Construction is churning along on the 700 block of K Street, where restaurants, shops and 137 housing units are planned. The $507 million Sacramento Kings arena is 14 months from completion, and Kings officials have said they intend to begin construction of a 16-story hotel and condo tower adjacent to the arena soon.
Raley’s has announced it is looking for a spot downtown to build a small, specialty market; the chain could fill the former Greyhound bus terminal at Seventh and L streets.
R Street has seen a major influx of development, from the 116-unit Warehouse Artist Lofts to the Ice Blocks development of housing, retail and office space that is moving through the city approval process. More than 250 apartments have been built recently or are under construction along 16th Street.

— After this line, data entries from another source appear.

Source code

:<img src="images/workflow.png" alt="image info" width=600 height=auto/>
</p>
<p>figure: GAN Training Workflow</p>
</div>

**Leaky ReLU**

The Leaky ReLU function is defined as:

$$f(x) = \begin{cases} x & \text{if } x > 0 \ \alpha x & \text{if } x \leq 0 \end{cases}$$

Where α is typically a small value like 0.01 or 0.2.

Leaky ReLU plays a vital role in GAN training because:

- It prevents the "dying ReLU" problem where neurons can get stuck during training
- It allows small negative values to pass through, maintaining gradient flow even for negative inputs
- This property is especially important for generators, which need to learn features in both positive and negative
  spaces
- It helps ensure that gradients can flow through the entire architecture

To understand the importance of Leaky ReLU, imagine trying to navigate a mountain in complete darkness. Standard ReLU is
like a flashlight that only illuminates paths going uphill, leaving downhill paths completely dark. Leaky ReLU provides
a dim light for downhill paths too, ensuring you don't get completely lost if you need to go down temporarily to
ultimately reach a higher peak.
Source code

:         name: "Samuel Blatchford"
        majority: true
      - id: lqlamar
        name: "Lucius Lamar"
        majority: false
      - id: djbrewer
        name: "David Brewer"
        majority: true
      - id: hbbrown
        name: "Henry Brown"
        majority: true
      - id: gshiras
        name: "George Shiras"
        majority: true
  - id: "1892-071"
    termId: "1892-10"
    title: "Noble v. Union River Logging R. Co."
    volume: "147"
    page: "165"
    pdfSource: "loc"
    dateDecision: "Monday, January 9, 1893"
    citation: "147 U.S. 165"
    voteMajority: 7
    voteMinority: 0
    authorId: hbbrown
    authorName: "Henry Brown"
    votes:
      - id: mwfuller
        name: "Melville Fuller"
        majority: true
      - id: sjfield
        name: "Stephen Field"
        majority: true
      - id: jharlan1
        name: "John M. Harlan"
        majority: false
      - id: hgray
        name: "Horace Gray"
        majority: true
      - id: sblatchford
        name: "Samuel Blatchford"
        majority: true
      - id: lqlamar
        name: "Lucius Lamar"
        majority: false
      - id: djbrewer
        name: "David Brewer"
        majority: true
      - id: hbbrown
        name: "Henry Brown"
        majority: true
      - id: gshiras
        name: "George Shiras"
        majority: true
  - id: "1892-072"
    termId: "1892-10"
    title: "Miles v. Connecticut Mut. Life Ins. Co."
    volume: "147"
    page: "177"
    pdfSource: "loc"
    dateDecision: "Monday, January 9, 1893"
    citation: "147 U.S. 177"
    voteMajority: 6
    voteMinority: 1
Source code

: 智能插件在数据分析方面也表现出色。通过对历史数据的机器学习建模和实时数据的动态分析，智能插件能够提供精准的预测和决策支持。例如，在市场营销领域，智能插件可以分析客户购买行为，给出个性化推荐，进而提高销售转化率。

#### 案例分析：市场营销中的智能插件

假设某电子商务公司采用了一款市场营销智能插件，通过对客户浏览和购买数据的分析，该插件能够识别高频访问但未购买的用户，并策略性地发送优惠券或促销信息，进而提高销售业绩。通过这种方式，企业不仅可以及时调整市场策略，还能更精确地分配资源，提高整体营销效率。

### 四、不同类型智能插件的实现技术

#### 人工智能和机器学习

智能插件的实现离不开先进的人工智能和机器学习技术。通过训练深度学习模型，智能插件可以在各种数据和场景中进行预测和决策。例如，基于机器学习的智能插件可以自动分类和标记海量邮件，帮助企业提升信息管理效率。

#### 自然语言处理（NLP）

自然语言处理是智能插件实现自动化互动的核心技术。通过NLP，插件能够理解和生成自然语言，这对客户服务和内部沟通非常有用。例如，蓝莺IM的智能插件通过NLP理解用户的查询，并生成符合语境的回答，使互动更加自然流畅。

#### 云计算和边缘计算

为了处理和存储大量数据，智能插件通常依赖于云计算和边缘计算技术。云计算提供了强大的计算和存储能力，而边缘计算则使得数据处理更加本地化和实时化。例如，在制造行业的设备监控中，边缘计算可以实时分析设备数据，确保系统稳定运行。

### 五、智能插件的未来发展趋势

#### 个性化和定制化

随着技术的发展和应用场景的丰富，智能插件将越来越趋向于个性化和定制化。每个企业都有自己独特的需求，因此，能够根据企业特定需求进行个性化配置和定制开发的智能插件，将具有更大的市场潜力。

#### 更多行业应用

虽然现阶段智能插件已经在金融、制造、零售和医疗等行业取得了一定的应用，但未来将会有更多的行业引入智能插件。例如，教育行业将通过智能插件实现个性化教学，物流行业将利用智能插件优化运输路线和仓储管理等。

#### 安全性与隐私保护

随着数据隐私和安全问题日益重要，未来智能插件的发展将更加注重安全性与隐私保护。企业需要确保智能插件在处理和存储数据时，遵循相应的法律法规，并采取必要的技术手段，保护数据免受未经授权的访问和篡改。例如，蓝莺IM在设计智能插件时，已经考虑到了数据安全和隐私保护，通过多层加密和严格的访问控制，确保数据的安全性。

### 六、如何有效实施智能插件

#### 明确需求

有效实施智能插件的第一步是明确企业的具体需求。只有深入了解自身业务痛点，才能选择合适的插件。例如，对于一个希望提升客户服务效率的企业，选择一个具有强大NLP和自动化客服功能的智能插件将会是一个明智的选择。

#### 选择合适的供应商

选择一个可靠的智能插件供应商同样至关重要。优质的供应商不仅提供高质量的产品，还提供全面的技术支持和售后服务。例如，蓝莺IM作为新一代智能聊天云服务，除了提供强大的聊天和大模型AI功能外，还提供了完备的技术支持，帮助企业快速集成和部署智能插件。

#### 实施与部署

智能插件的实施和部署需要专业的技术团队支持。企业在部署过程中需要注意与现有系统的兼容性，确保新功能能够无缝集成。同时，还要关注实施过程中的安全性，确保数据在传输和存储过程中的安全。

Sutter Health is opening a new $812 million hospital in midtown Saturday, just a few blocks from a spot along R Street where a new Sacramento Natural Foods Co-op is being built.
Whole Foods had been scouting locations in midtown for years.
John Pappas of Pappas Investments, the project developer, said he anticipates construction will begin next spring. The grocery store should be completed by the end of 2017, with the apartments finished soon after that, he said.
The store will replace a two-story parking garage on L Street.
In addition to the Whole Foods, Pappas also plans to construct a six-story parking garage on an empty lot at 21st Street and Capitol Avenue. Construction of the garage will start soon to provide spaces for drivers who use the current garage.
No one spoke in opposition to the project at Thursday’s City Council meeting, and it was approved after a quick council discussion.